Quinta-feira, 9 Maio

“O ‘Pantera Negra’ romantizou a África”, afirma o realizador de “Demba”

A meio da diversidade da participação africana nas diferentes mostras da Berlinale 2024, uma trama afetiva vinda do Senegal, chamada “Demba”, constrói uma calorosa fortuna crítica na sua passagem pela seção Encounters.

O seu realizador é Mamadou Dia. Com suavidade, o cineasta mescla afetos familiares com sombras políticas de chagas coloniais. No enredo, com elementos fantasmagóricos, o funcionário público Demba está às vias de se aposentar e procura mudar a sua rotina na município, com a finalidade de cicatrizar a dor da morte da mulher com que viveu durante muitos anos. Mas a necessidade de reinventar a sua relação com o seu filho vai trazer fantasmas à tona.

Na entrevista, Dia contou ao C7nema o que vê de forte (e de arriscado) na atual produção cinematográfica senegalesa.

De que maneira a força exercida pela ausência da mulher do protagonista faz de “Demba”, no seu tônus metafísico, um filme de fantasmas?

Não sei se cabe associar as pessoas que nós perdemos a um lugar de espectro. Não podemos vê-las, mas elas estão connosco. Sei que o primeiro gesto de luto é a negação, inclusive a recusa dessa presença sensível dos que se foram. De certa forma, o filme passa por essa reflexão. As ausências que nos desamparam, no filme, passam pela falta de ação do Estado. De certa forma, Demba é esmagado por um Estado inadimplente.

Como aplicaria essa ideia de inadimplência ao âmbito da cultura senegalesa, ao cinema?

Havia uma sala de exibição na cidade onde nasci que tinha grande importância.

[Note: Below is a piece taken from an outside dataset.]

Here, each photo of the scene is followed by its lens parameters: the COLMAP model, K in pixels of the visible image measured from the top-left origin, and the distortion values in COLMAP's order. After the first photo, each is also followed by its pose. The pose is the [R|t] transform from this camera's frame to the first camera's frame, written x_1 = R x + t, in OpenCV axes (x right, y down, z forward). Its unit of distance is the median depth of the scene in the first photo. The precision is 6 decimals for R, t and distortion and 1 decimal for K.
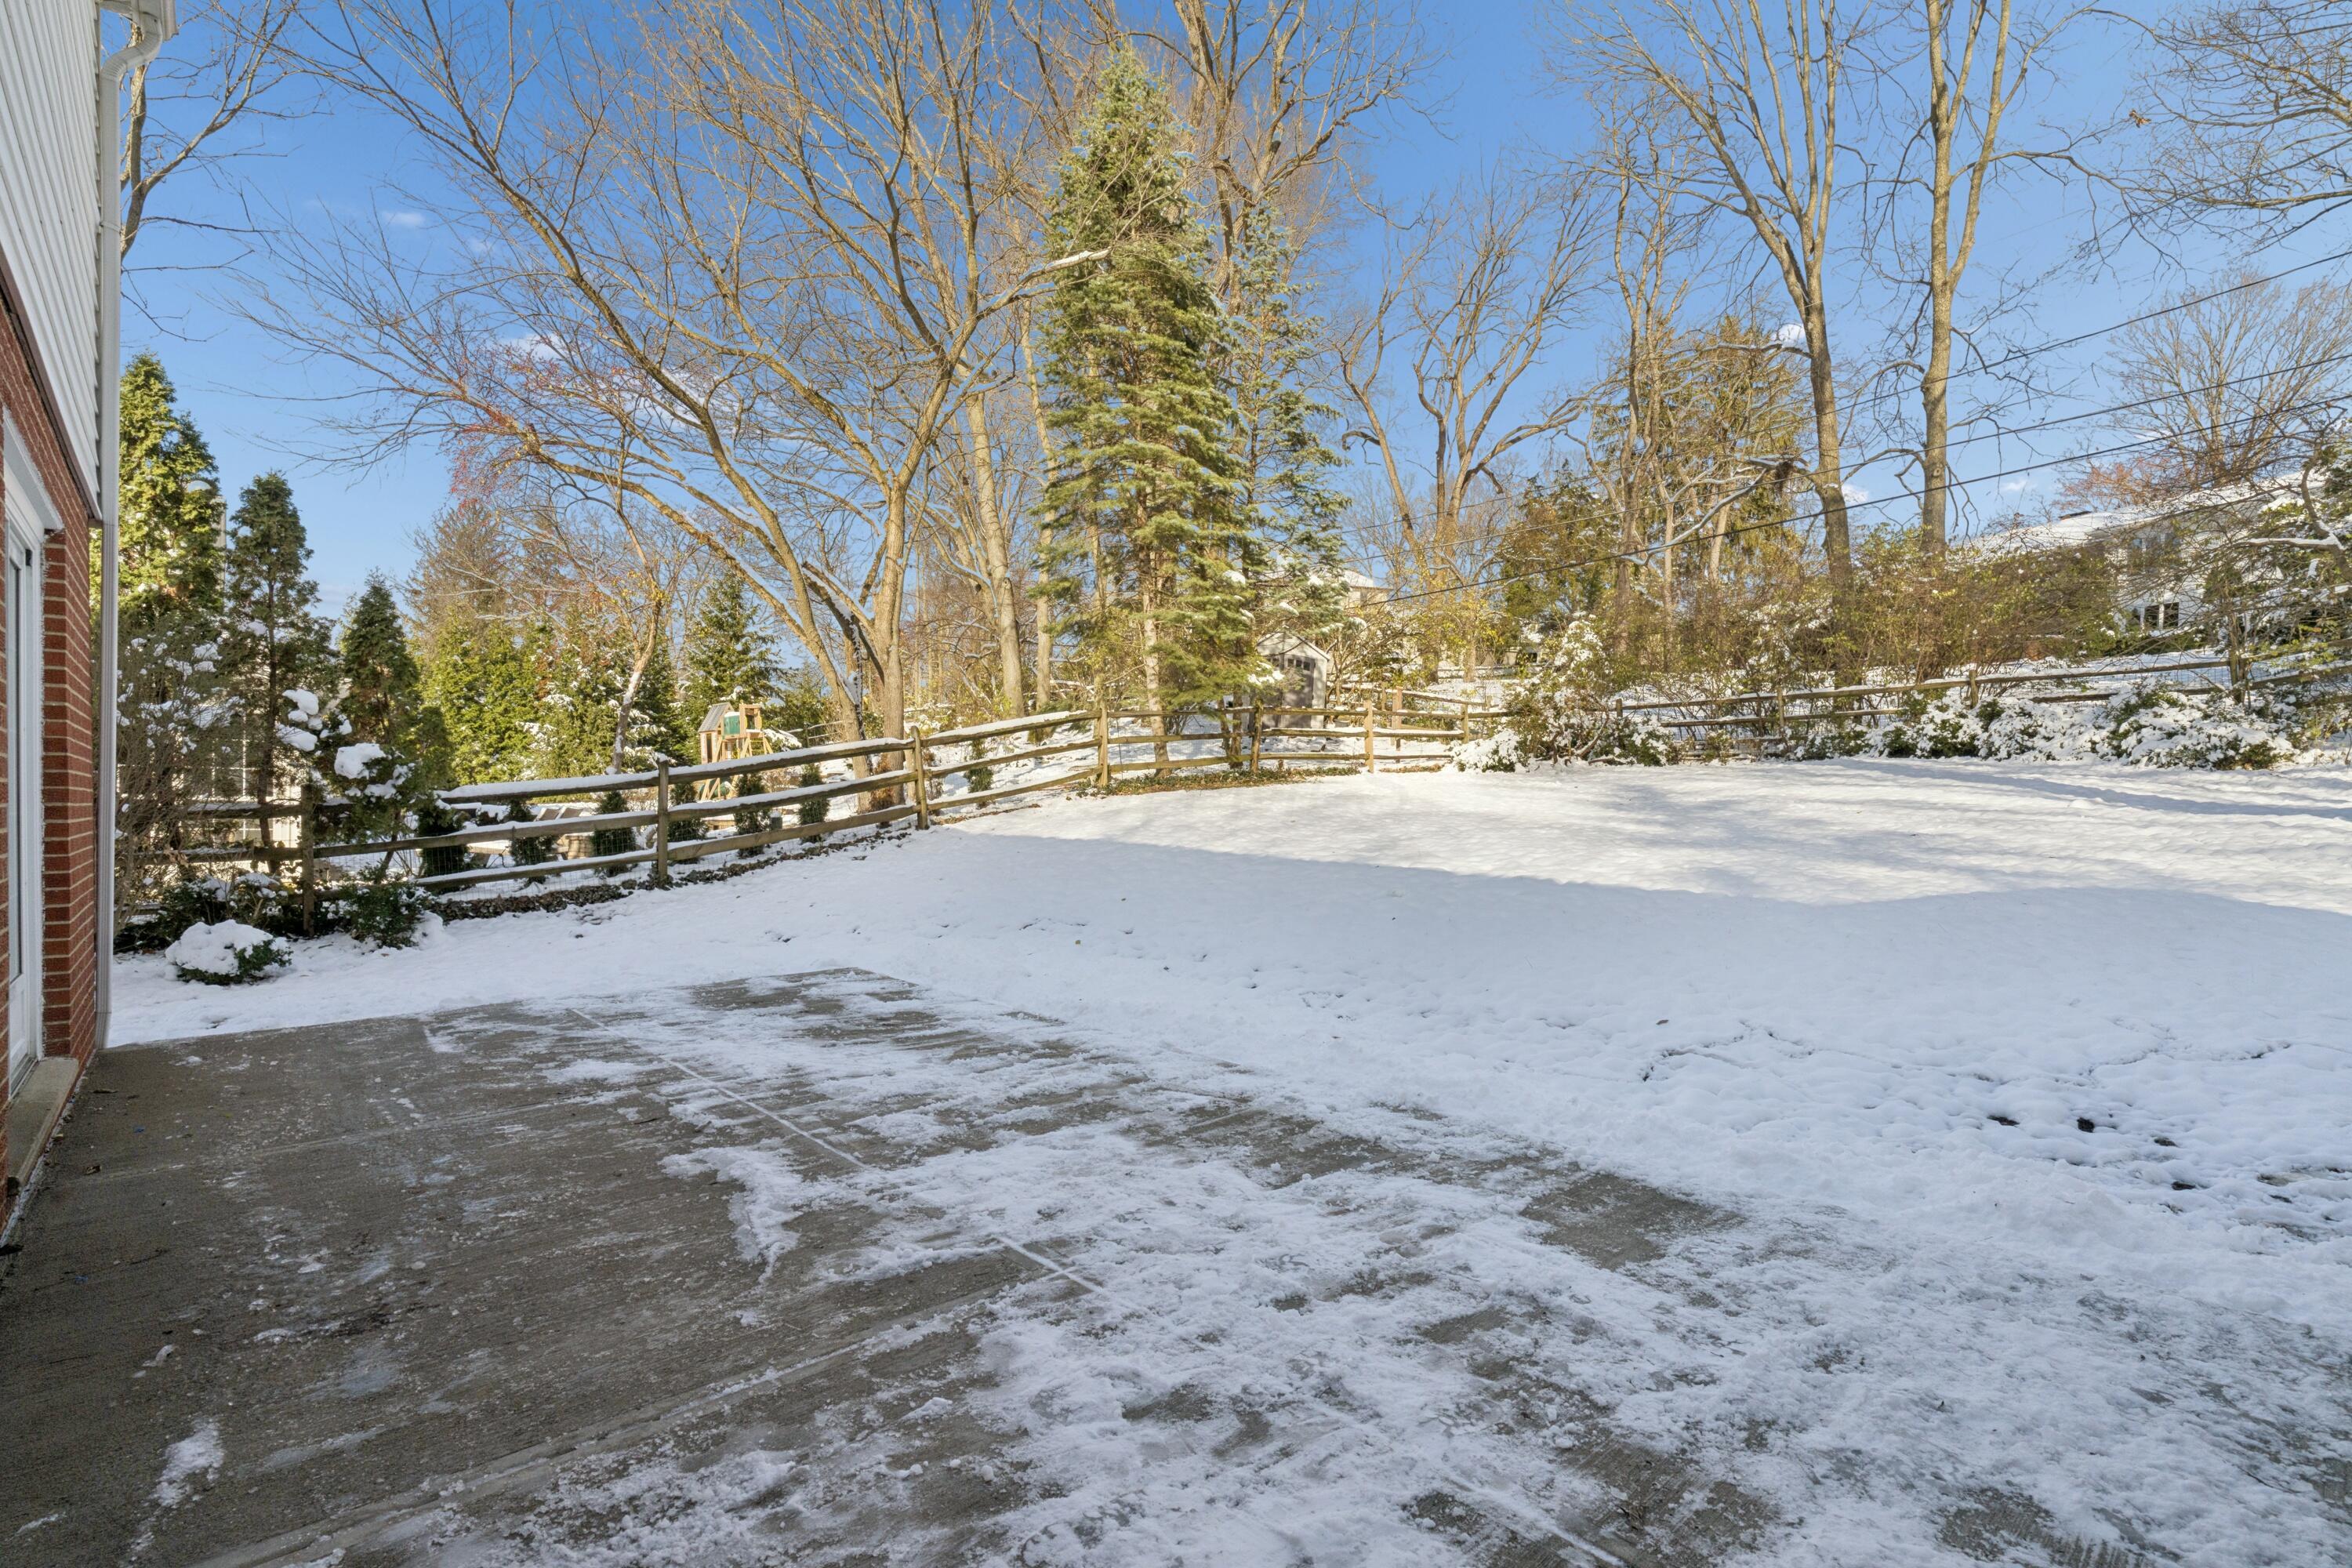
lens RADIAL K [[1059.7, 0, 1176.0], [0, 1059.7, 784.0], [0, 0, 1]] dist [-0.000043, 0.001046]
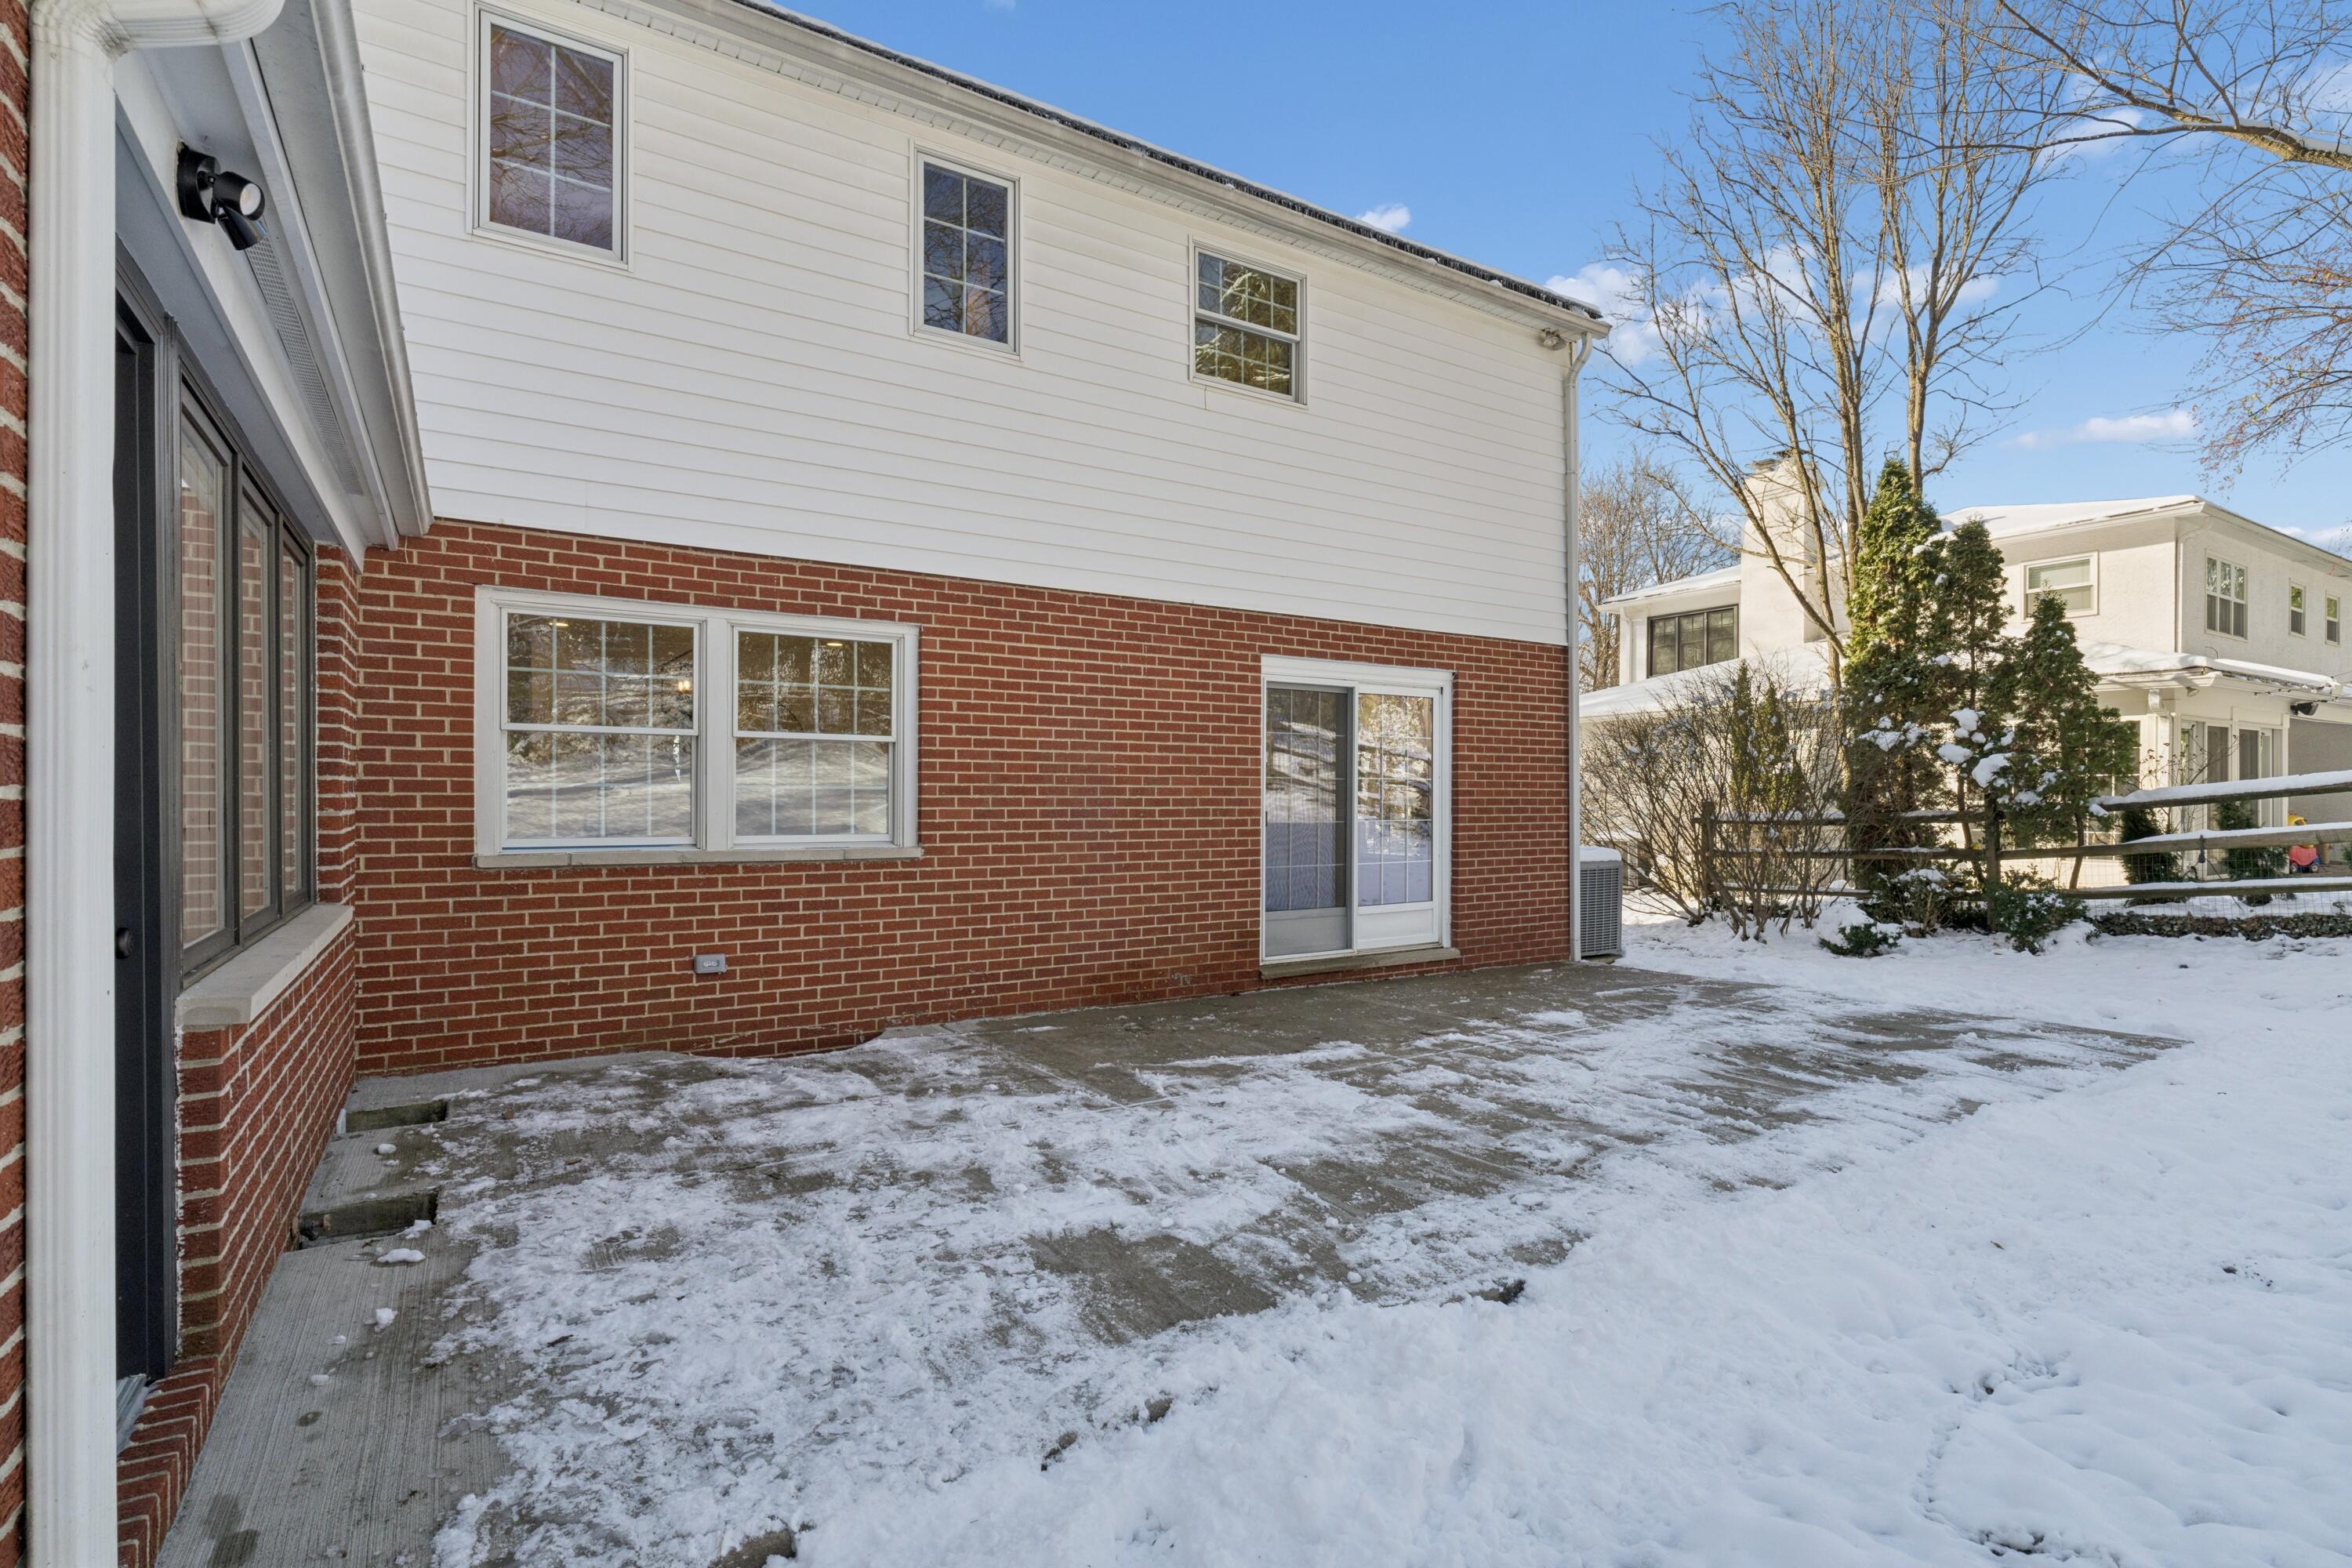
lens RADIAL K [[1120.6, 0, 1177.3], [0, 1120.6, 812.9], [0, 0, 1]] dist [-0.000986, -0.000293]
pose [[-0.171837, 0.000703, -0.985125, 1.221153], [0.025739, 0.999662, -0.003776, 0.019952], [0.984789, -0.026005, -0.171797, 1.091874]]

Se pensar em Dakar, por exemplo… durante os anos da minha juventude e da minha formação de olhar, tínhamos uns dez cinemas por lá, dos grandes, sempre cheios. Hoje, só temos dois. É triste pensar nessa aritmética quando vivemos uma fase de forte produção com Mati Diop, Alain Gomis e outros. A minha forma de reagir é manter a minha estética pessoal como um processo de comunicação direto, ou seja, quando faço um filme, excursiono com eles pelo meu país, de modo a levar a minha narrativa até as pessoas. O único sistema viável para o cinema de autor é manter-se na sua dimensão ritual, é o boca a boca. O que mudou a dinâmica da relação do público do Senegal com o grande ecrã? O buquê de atrações que estão à nossa oferta, todos os dias, nas TV’s e nos streamings. As séries chegam com tanta força que ocupam o espaço mediático do cinema como espetáculo.

No Festival de Locarno de 2023, um conterrâneo seu, Moussa Sène Absa, pintor e realizador, falou em uma “wakandização” da África no cinema, numa sequela publicitária do sucesso de “Pantera Negra” (2018). Refere-se a uma visão épica gourmetizada do seu continente. O que pensa desse rótulo criado por Absa?

Pantera Negra” romantizou a África. Por um lado, isso foi bom, por despertar mais interesse para as nossas histórias. Por outro, criou uma armadilha, pois faz o imaginário coletivo resumir-nos a histórias sobre reis e heróis. Hollywood não se interessa em falar de África a partir de um enredo de perda, com pessoas comuns. Essa “wakandização” não me incomoda, mas gerou essa romantização.